Updated: Dec 28, 2019
One of the most tiring aspects for us, or any amateur astronomer or astrophotographer is light pollution.
We have gone over it briefly during Episode 1 of Galactic Hunter and it deserves its own article to explain why it must be taken into consideration. Living in a city means there will be immense light pollution and that is true for Las Vegas as it is with other major cities.
Light pollution can be imagined as a bright blurry dome over the city that prevents starlight from shining through, however the farther we distance ourselves, the more it loses its effect.
Unlike the other enemy we face when going out onto the field which we cannot control, clouds or cloud cover, we can escape the light pollution from the city. We at Galactic Hunter do this by driving about 45 minutes out of the city and into the mountainous desert.
We have noted that Nelson’s Landing is our prime spot for stargazing because of its concrete level ground, decent weather, and the lack of people coming through the area to disturb us. It does not always mean that there are no people and occasionally we must share the space, but it is hardly an issue with most people we come across who tend to fish or swim in the area.
Another reason we choose Nelson as our distance from the light pollution. Also noted in Episode 1 of Galactic Hunter is the Bortle Scale. This scale measures the amount of light pollution distorting our view of the sky and has 9 levels, which Nelson’s Landing is a 3.5.
This is a great find considering the amount of time or trouble it takes to reach darker areas. The area is optimal for viewing the sky and the distance is fair given the proximity to a major city. Any level under 5 is, in our opinion, the best you can do if you do not live anywhere near dark zones.

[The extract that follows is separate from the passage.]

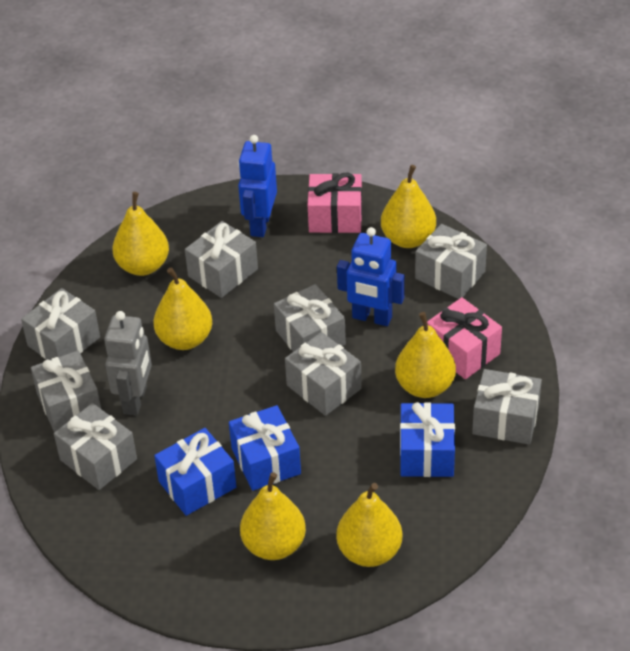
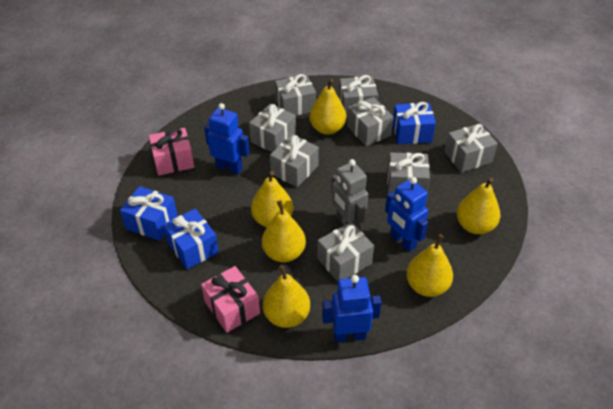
blue robot: 2 -> 3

The dark zones, or level 1 zones, are what you should look for but most are found too far within reasonable traveling distance or over the seas in true pitch black areas. Las Vegas is actually so bright that we still see the light pollution dome from Nelson’s Landing! We face the opposite direction often while we are taking images but it shows just how radiant the light pollution really is.

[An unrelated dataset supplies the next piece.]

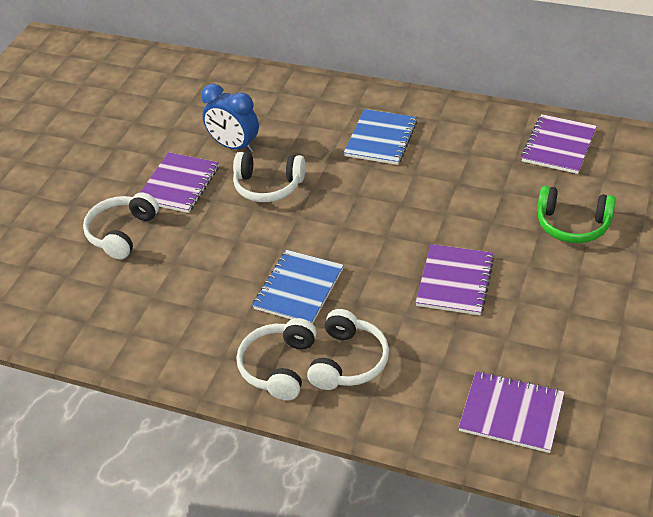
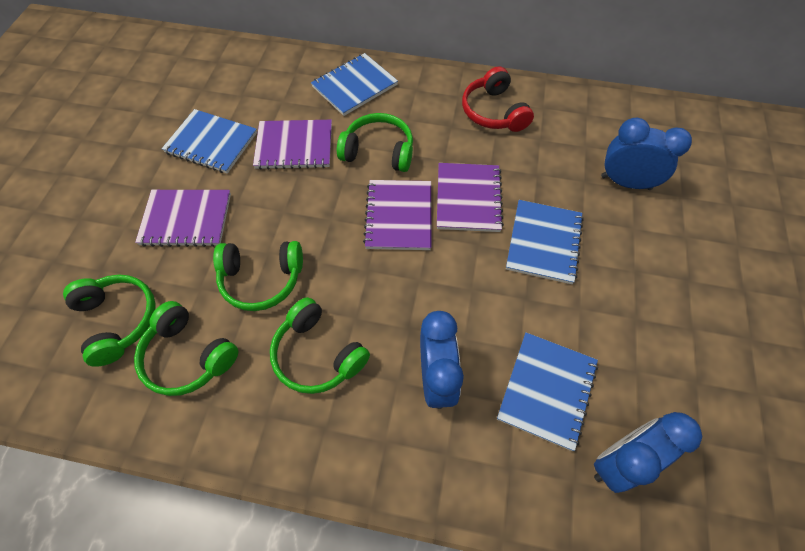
blue clock: 1 -> 3
blue notebook: 2 -> 4
green headphones: 1 -> 5
red headphones: 0 -> 1
white headphones: 4 -> 0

We wanted to know what M42, the famous Orion Nebula, would look like in a highly light polluted area (our apartment complex parking lot) compared to our usual desert spot, so we made a comparison. As you can see below, the difference is HUGE! It would be interesting to make the same comparison for a galaxy or a cluster.

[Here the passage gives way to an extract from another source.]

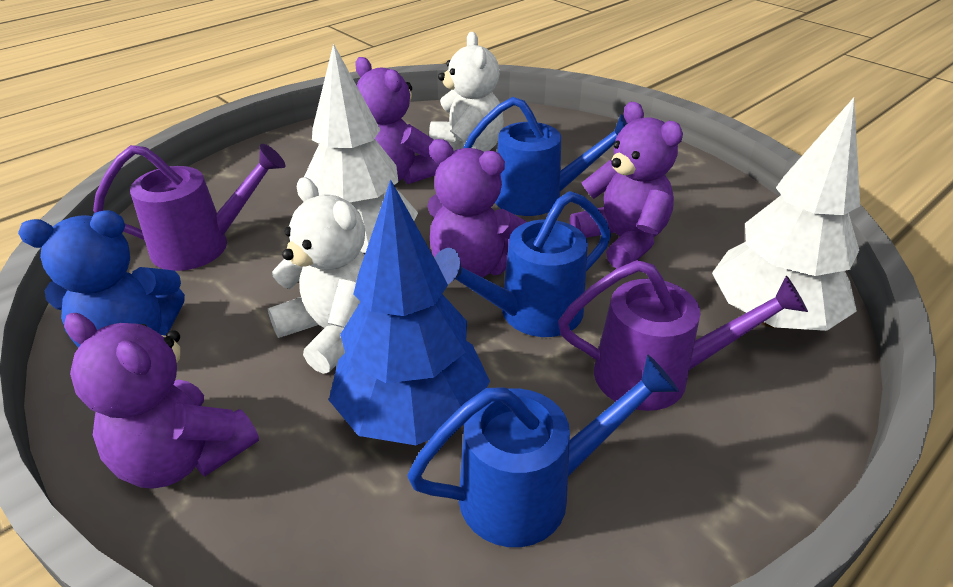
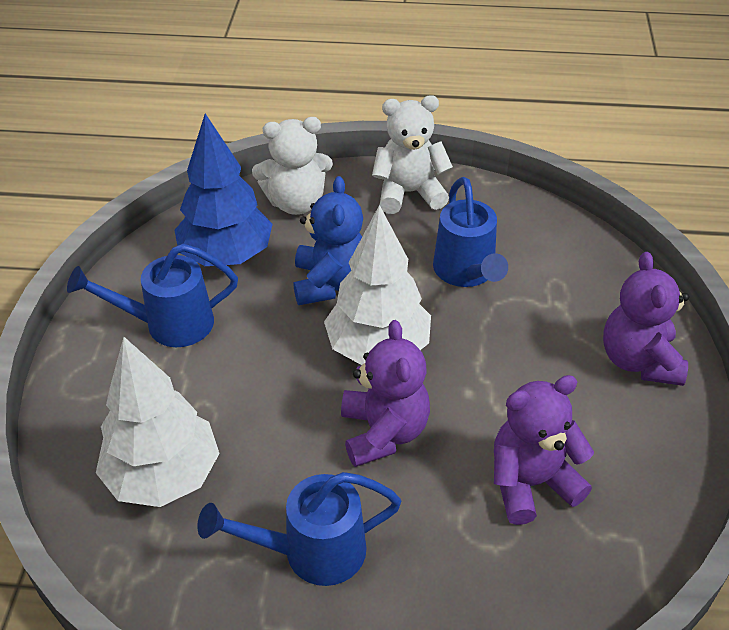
purple teddy bear: 4 -> 3
purple watering can: 2 -> 0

Not long ago, we took a trip to Tonopah, NV so we could witness for the first time what a Bortle 1 zone would look like. After a 30 minute drive to complete darkness, we were amazed at how beautiful the sky was. We took a 3-minute exposure on the Helix Nebula (which we were supposed to image for four hours but our laptop decided to die and ruin our night....). Below you will see the difference between our usual spot (Bortle 3.5) and a Bortle 1 zone when it comes to astrophotography. Not only does the image reveal much more under truly dark skies, it also shows pretty much no noise at all (difficult to see on the image).
To end, light pollution is a tiring aspect for us, as well as newcomers to astrophotography and fellow astronomers. It is not controllable but it is escapable. It is always good for find a class 5 level or less for optimal sky viewing. It is good to note that there is a huge difference of quality when imaging in a light polluted area depending on if you are using a CCD camera or a DSLR camera.
When in doubt, simply drive as far away from the lights as possible.